Transcribed page contents |
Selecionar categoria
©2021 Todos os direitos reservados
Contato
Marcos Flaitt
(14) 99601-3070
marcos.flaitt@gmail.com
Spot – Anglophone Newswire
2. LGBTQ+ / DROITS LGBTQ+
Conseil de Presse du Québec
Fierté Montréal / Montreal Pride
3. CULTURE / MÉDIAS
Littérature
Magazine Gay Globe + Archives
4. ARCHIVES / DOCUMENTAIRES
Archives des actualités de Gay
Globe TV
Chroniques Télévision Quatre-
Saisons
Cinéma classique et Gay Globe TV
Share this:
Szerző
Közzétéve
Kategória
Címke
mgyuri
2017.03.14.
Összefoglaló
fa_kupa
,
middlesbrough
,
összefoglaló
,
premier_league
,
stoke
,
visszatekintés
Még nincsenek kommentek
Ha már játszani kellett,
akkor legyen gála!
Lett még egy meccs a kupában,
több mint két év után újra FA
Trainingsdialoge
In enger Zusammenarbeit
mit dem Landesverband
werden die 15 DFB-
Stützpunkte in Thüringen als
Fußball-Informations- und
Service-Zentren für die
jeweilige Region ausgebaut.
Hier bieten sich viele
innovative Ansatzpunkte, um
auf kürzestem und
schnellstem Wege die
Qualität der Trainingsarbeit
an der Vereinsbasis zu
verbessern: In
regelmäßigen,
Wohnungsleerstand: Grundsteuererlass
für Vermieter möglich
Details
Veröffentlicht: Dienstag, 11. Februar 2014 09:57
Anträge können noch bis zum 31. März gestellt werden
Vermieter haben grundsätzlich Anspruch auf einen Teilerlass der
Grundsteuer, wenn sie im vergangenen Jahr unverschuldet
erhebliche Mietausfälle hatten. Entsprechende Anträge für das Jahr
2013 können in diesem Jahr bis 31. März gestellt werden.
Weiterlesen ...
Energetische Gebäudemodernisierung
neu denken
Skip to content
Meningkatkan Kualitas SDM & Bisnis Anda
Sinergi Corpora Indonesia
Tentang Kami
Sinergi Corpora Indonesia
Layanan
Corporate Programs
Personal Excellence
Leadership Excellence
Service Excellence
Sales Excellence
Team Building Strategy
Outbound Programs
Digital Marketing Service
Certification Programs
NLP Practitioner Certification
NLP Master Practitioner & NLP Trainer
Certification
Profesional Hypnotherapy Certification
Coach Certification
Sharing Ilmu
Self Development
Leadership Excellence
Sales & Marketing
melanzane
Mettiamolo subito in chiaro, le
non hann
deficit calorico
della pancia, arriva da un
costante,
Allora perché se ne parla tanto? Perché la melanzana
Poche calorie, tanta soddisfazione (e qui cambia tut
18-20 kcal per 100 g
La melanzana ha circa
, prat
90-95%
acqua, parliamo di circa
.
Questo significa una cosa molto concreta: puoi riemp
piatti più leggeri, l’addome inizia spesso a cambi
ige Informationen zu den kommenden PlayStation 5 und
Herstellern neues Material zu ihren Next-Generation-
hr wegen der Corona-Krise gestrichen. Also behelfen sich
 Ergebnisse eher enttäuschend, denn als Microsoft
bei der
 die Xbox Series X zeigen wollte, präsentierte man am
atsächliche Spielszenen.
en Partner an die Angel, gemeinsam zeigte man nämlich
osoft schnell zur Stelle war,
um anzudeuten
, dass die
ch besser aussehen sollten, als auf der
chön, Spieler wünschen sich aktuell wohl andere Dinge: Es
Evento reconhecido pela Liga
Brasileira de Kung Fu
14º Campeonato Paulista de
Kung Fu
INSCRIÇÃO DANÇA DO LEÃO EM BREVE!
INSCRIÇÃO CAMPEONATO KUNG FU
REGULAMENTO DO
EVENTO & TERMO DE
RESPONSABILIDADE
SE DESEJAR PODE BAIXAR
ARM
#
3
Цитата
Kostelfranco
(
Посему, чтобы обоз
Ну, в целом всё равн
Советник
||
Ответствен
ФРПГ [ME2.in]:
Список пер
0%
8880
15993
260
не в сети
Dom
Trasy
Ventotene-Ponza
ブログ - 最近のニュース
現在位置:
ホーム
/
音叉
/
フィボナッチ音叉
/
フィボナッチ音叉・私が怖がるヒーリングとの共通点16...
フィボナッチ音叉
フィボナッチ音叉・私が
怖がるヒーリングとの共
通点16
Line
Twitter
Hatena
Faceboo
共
==
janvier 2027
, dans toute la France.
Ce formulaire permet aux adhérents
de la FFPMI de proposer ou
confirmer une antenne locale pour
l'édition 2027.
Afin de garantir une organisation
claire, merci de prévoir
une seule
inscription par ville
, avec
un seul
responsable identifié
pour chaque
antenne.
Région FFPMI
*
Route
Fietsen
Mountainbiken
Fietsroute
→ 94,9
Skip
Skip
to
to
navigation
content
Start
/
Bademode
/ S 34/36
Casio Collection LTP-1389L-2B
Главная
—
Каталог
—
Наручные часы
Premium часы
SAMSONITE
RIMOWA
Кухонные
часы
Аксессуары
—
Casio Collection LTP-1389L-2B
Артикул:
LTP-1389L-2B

BRIEF |
Copy the lines from the entries above in which the word "können" appears.

YOUR SOLUTION |
Anträge können noch bis zum 31. März gestellt werden
2013 können in diesem Jahr bis 31. März gestellt werden.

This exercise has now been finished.